- **WHAT YOU SHOULD DO**: Go through the material underneath and show every line where the string "center" occurs.

- **COLLECTED DATA**:
********

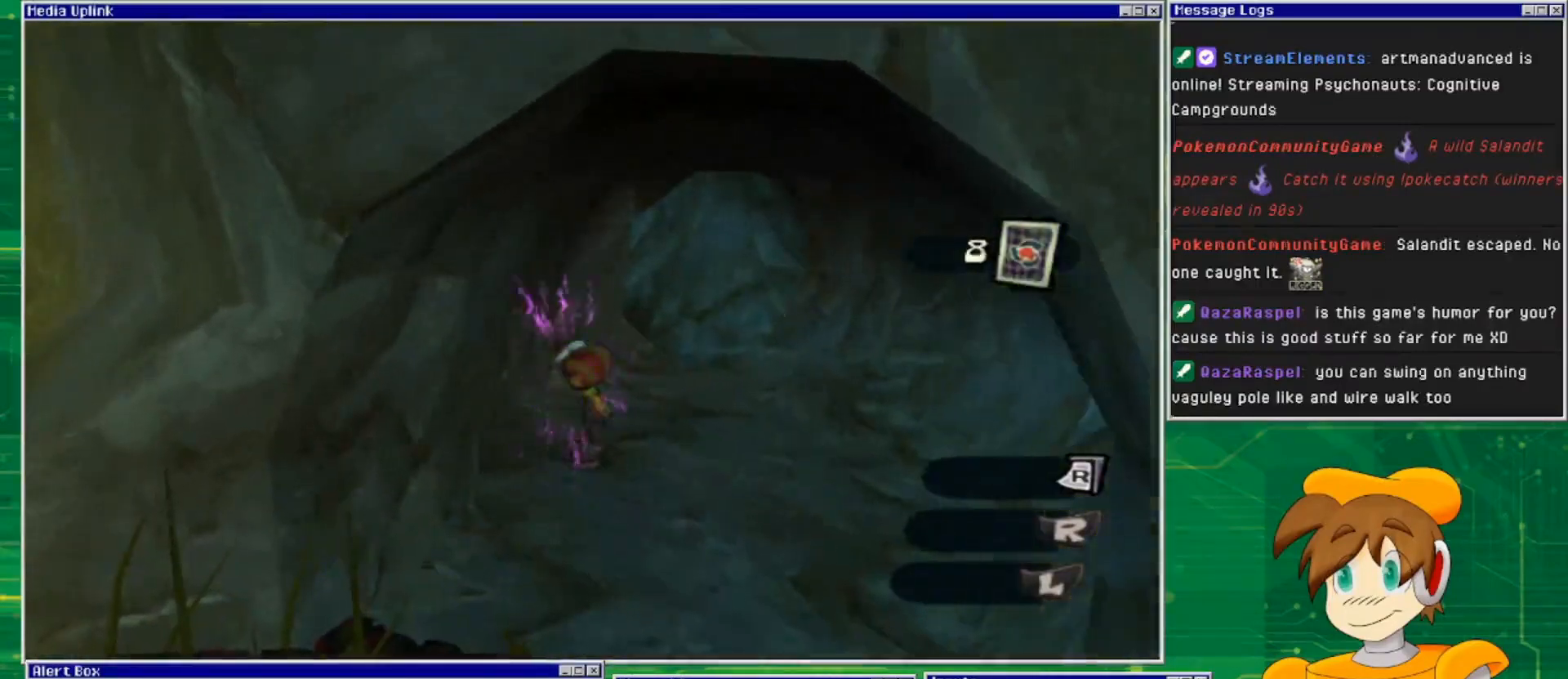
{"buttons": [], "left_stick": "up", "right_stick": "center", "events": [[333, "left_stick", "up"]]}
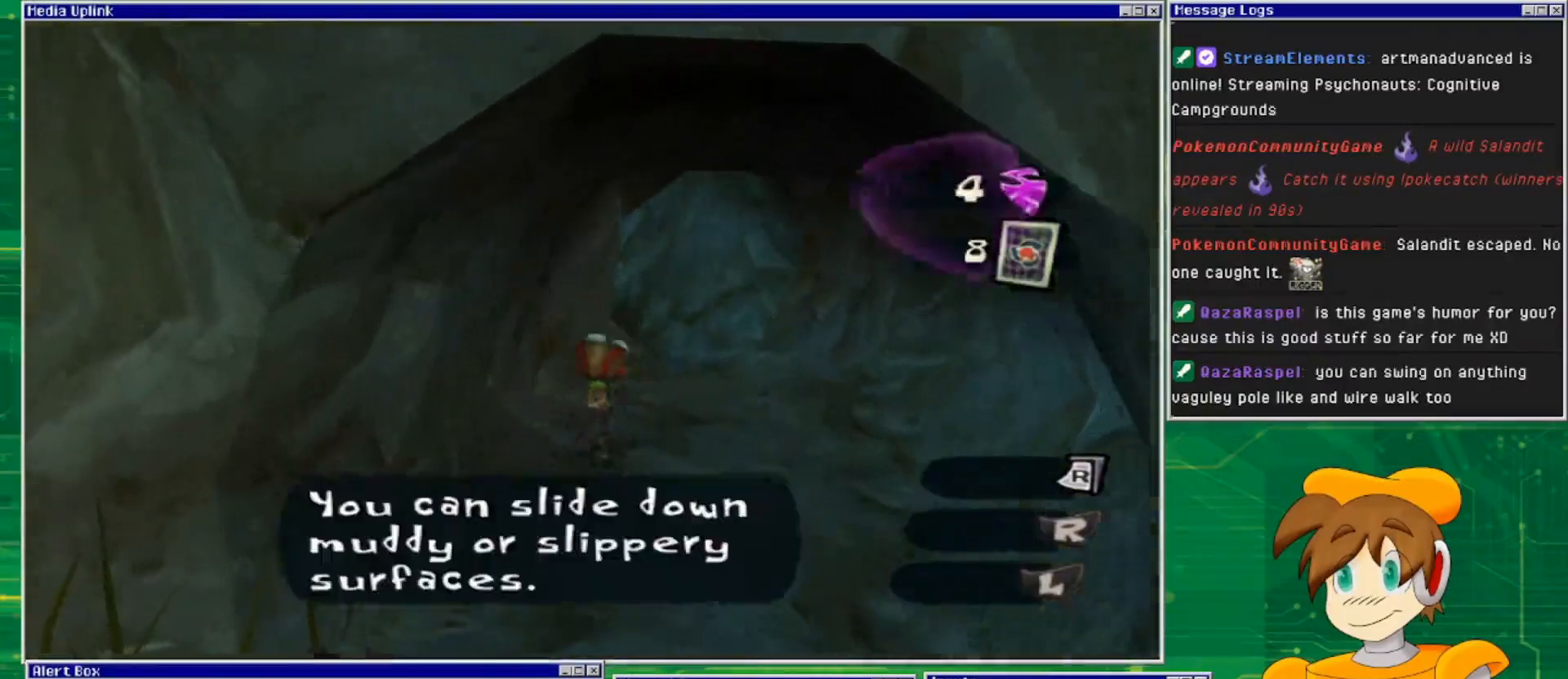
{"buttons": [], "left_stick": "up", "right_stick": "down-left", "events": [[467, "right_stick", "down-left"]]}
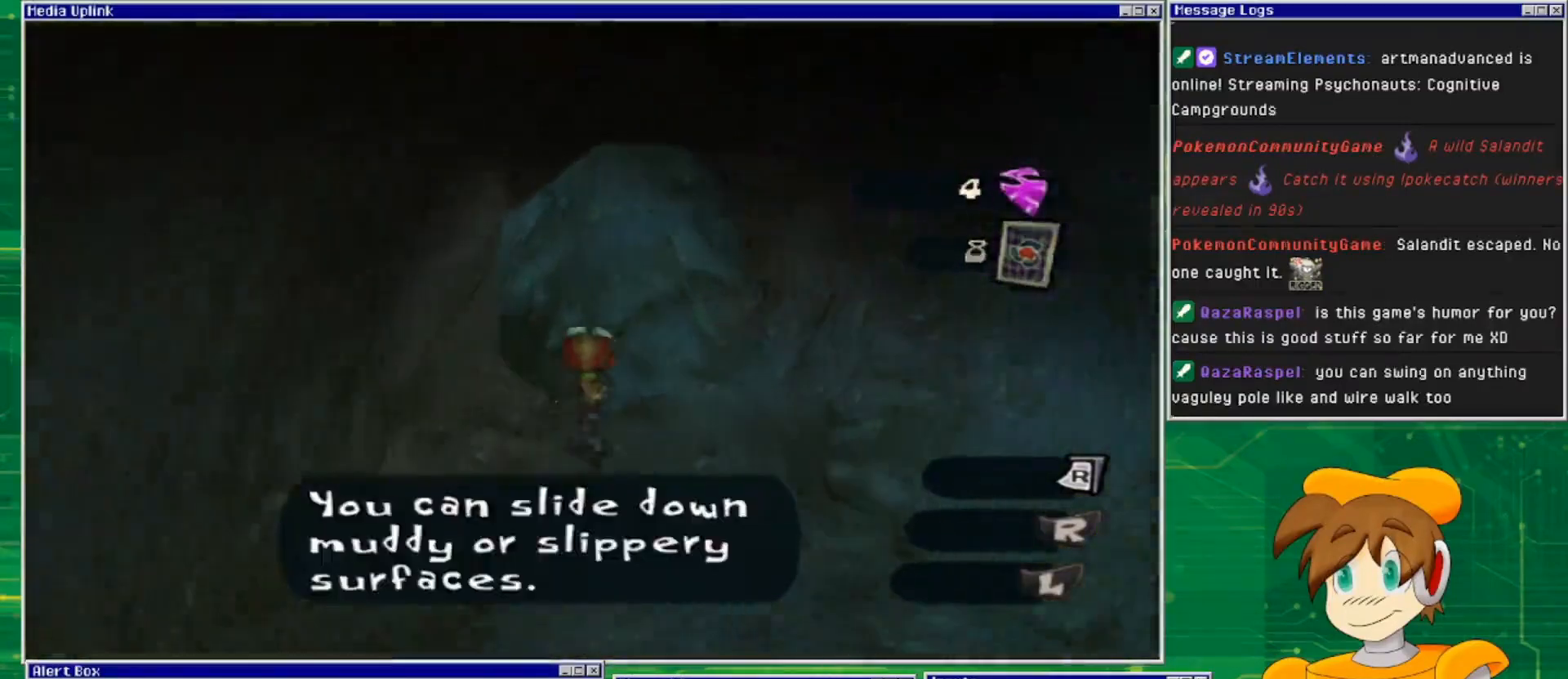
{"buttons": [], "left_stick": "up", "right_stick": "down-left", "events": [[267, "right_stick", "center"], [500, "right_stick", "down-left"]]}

********

- **EXPECTED ANSWER**:
{"buttons": [], "left_stick": "up", "right_stick": "center", "events": [[333, "left_stick", "up"]]}
{"buttons": [], "left_stick": "up", "right_stick": "down-left", "events": [[267, "right_stick", "center"], [500, "right_stick", "down-left"]]}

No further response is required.